Start of Dataset records

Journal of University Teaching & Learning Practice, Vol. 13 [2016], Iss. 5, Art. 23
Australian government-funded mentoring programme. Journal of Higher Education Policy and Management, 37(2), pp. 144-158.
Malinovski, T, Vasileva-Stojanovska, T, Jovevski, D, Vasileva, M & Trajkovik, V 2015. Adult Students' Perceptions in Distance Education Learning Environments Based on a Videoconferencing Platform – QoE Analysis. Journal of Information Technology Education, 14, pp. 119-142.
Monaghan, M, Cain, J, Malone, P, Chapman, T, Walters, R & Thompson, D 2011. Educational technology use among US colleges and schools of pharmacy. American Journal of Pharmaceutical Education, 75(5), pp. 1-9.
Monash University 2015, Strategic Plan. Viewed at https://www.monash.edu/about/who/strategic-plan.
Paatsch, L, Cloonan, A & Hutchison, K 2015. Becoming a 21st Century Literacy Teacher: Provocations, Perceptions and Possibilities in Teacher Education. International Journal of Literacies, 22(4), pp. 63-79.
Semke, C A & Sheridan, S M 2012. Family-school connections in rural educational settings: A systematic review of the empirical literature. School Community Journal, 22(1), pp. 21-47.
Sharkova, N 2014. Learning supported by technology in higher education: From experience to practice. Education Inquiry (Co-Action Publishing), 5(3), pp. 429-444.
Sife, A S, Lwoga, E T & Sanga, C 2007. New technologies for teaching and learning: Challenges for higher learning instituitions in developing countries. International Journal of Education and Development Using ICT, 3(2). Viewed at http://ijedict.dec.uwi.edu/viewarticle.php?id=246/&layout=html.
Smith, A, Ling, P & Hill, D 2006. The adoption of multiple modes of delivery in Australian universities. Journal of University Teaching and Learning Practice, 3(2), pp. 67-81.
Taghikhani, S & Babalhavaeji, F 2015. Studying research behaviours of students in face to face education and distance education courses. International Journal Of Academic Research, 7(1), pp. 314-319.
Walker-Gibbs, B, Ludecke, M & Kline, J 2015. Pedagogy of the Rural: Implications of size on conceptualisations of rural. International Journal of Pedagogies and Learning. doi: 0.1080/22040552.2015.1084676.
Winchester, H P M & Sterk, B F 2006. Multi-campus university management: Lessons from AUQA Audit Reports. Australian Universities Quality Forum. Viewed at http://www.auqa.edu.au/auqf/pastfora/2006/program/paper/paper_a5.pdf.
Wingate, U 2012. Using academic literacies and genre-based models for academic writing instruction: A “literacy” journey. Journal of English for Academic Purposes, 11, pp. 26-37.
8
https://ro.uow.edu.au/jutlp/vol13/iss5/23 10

End of Dataset records

### Task item
Only the last part of the records is wanted. Repeat it exactly, beginning at the line containing "Winchester, H P" and ending at the final line.

### Finished task
Winchester, H P M & Sterk, B F 2006. Multi-campus university management: Lessons from AUQA Audit Reports. Australian Universities Quality Forum. Viewed at http://www.auqa.edu.au/auqf/pastfora/2006/program/paper/paper_a5.pdf.
Wingate, U 2012. Using academic literacies and genre-based models for academic writing instruction: A “literacy” journey. Journal of English for Academic Purposes, 11, pp. 26-37.
8
https://ro.uow.edu.au/jutlp/vol13/iss5/23 10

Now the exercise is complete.